Wed, Aug 19, 2015 - Page 7 News List

Hip-hop film alternative to summer blockbusters


Rapper O’Shea Jackson Jr arrives for the premiere of Straight Outta Compton in Los Angeles on Monday last week.

Photo: AFP

Underestimate the crossover appeal of N.W.A at your peril.

More than 25 years after the Los Angeles hip-hop group went double platinum with their unheralded debut album largely without the benefit of radio play, Ice Cube, Dr Dre and the rest shook up Hollywood in the dog days of summer.

Straight Outta Compton, the N.W.A biopic produced by Cube and Dre, blew away industry expectations over the weekend with a US$60.2 million debut, even more than the US$56.1 estimated on Sunday. The film, cofinanced by Universal Pictures and Legendary Pictures for just US$29 million, was propelled by a provocative trailer, savvy digital marketing, strong reviews and the same kind of audacity that made N.W.A famous in the first place.

Just as N.W.A’s debut album stood out from the pack in 1988, when hair metal bands like Def Leppard and Guns N’ Roses were dominating the airwaves, Straight Outta Compton stands far apart from the majority of movies to land at the multiplex this summer.

The only other film with a largely African American cast to hit theaters this summer was the independently made Dope. It is a long-term trend that has attracted increasing scrutiny. A study by the University of Southern California found that nearly three-quarters of all speaking or named characters in the top 100 highest-grossing movies last year were white.

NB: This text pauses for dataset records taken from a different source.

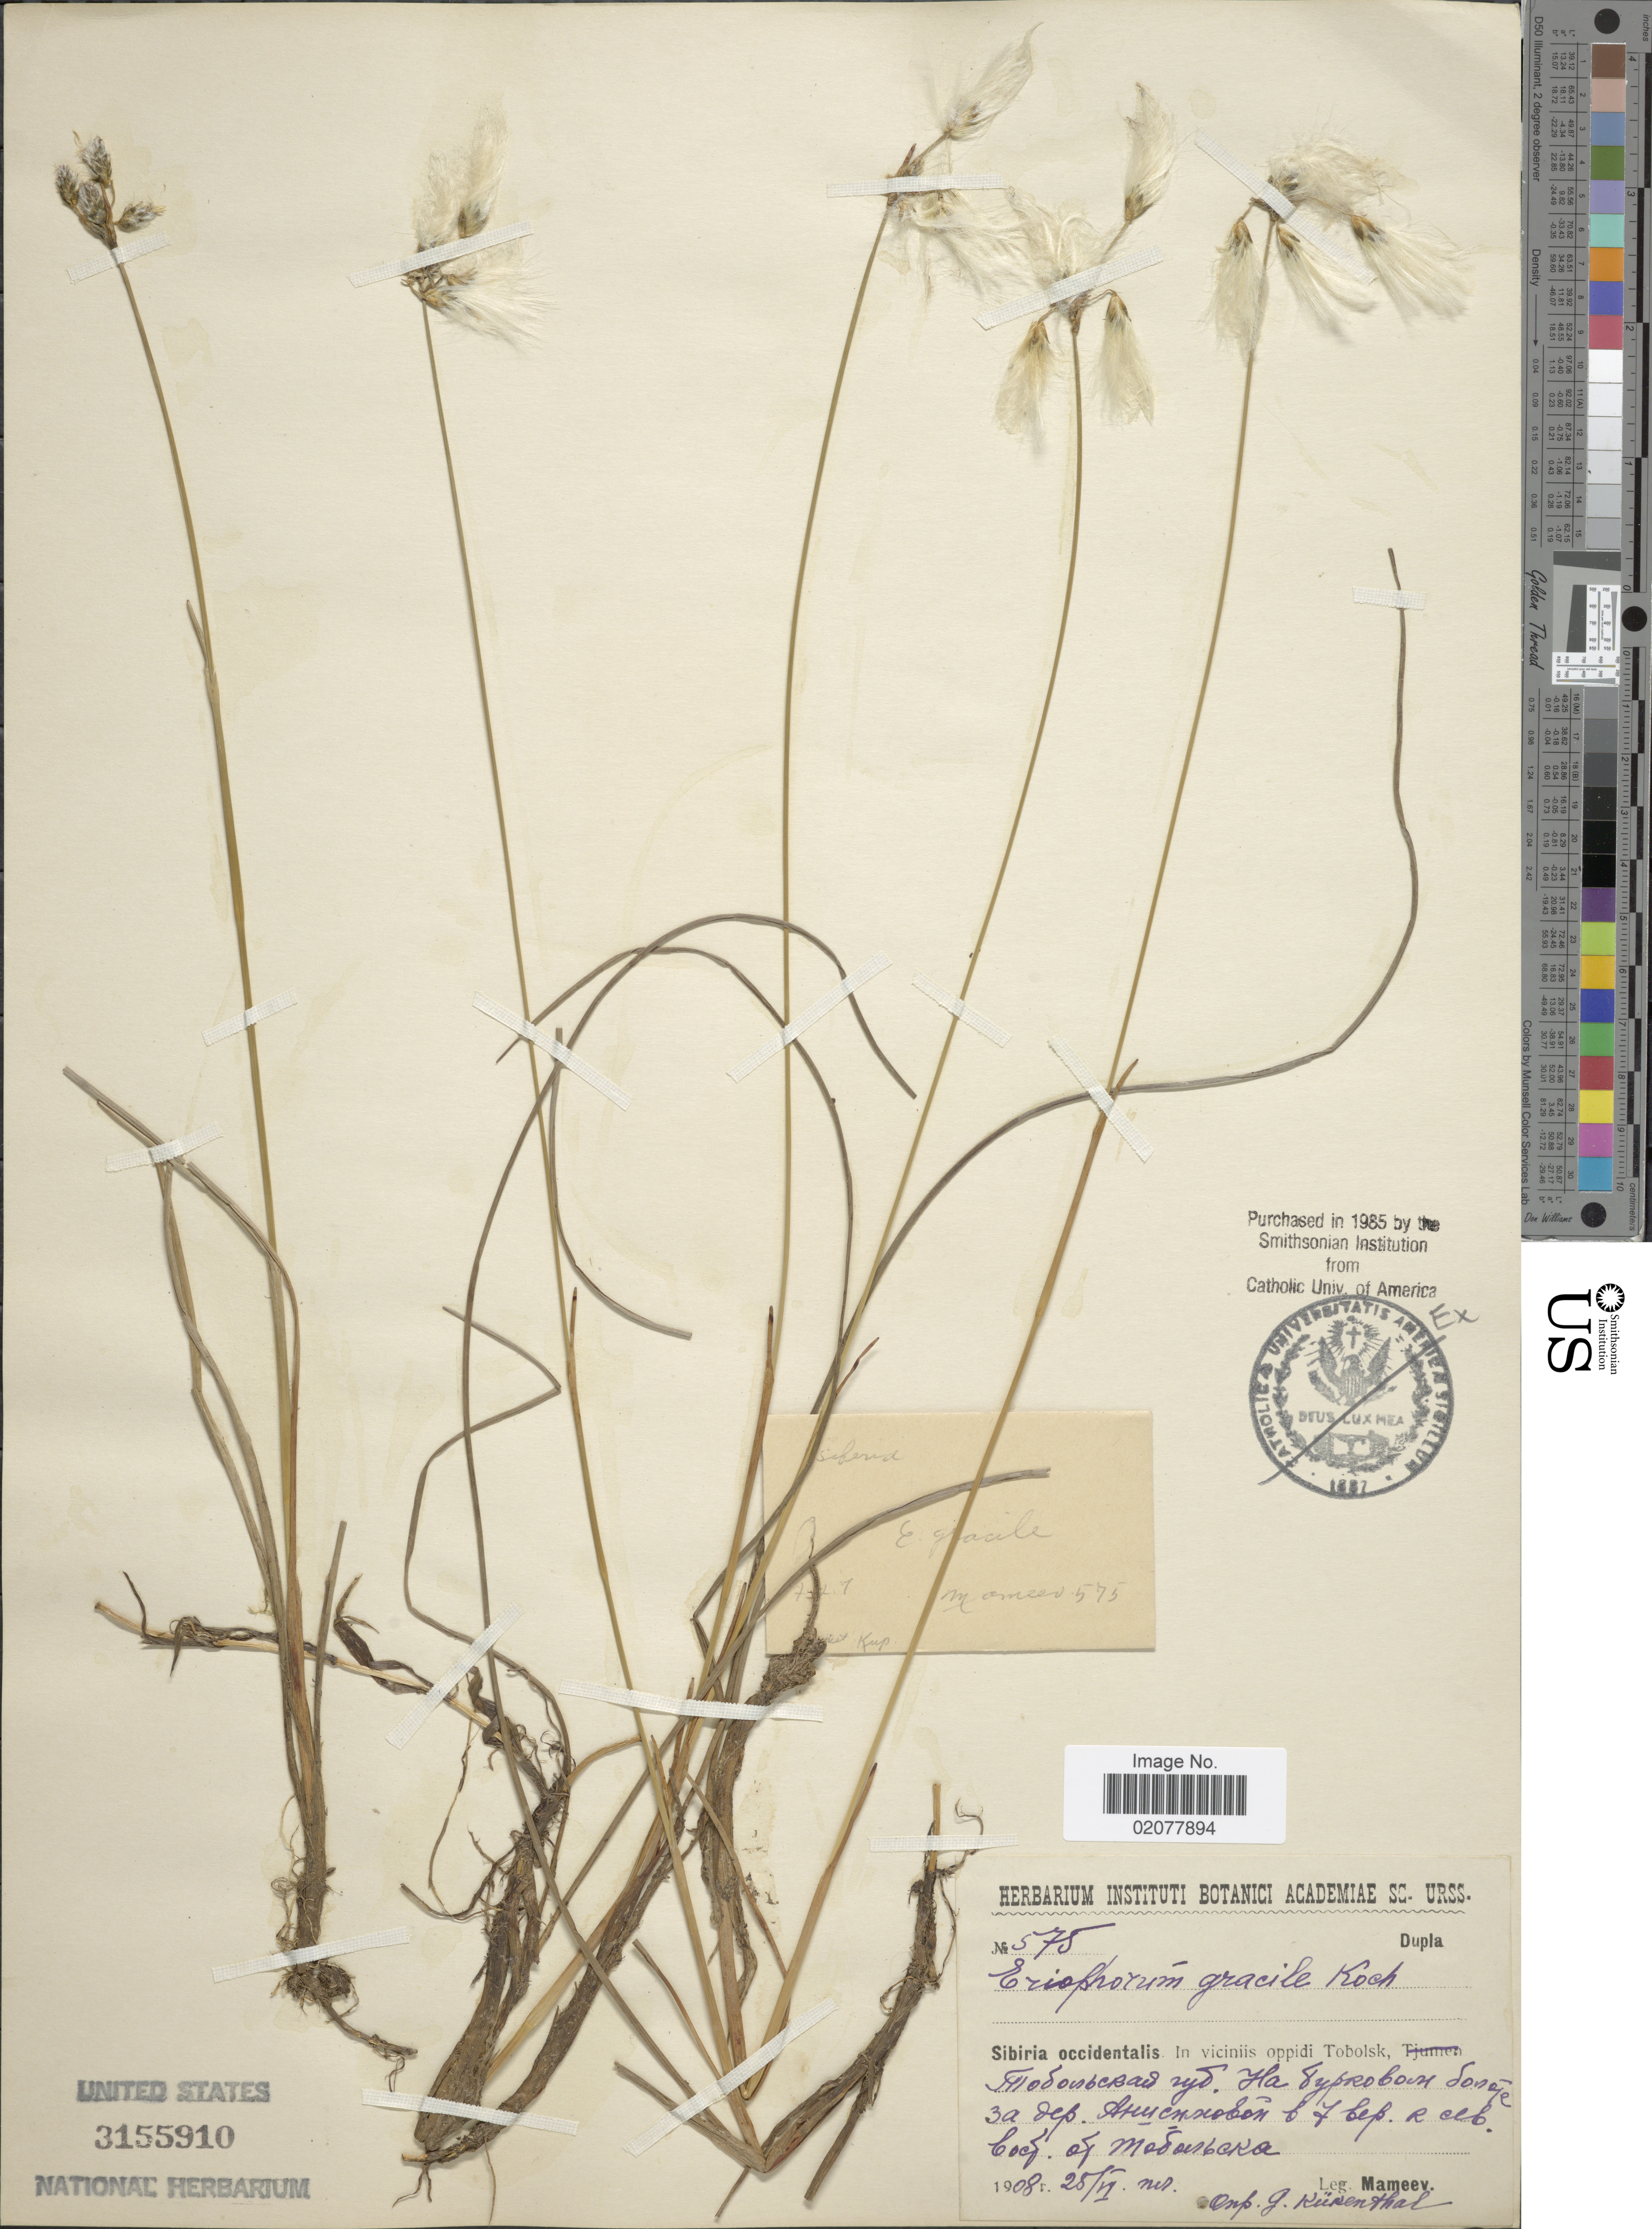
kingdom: Plantae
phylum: Tracheophyta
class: Liliopsida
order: Poales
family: Cyperaceae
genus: Eriophorum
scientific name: Eriophorum gracile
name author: W.D.J. Koch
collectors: Mameev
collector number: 575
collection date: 1908-06-25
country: Russian Federation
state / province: Tyumen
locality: Sibiria occidentalis. In viciniis oppidi Tobolsk. X.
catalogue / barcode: US 3155910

So Straight Outta Compton — a fresh and brash alternative to the usual summer spectacles — arrived with a wave of enthusiasm behind it, rising to the level of must-see cultural flashpoint.

On Sunday, filmmaker Ava DuVernay, whose Oscar-nominated January release Selma struggled at the box office, despite rave reviews, tweeted a passionate response to Compton, saying it “captured the plight of the black artist.”

“We rapped along, clapped, laughed, cried. For all that has happened,” DuVernay said. “All the stifling of our voices as young black people in that place at that time while a war was going on against us.”

The success of Straight Outta Compton could encourage studios to embrace more racially charged stories. Certainly, many will hope for such an effect, even if it stands against the prevailing risk-adverse nature of today’s Hollywood.

Before Universal jumped in, Warner Bros passed on Straight Outta Compton in part because of the project’s riskiness. Those concerns earlier appeared to be justified. Marion “Suge” Knight, who is portrayed in the film, is awaiting trial for allegedly running over two men in January after an altercation with Cle “Bone” Sloan, a technical adviser for the movie.

According to Universal, the film, which stars Corey Hawkins as Dr Dre, O’Shea Jackson Jr as his father, Ice Cube, and Jason Mitchell as Eazy-E, was 46 percent African American, 23 percent Caucasian and 21 percent Hispanic.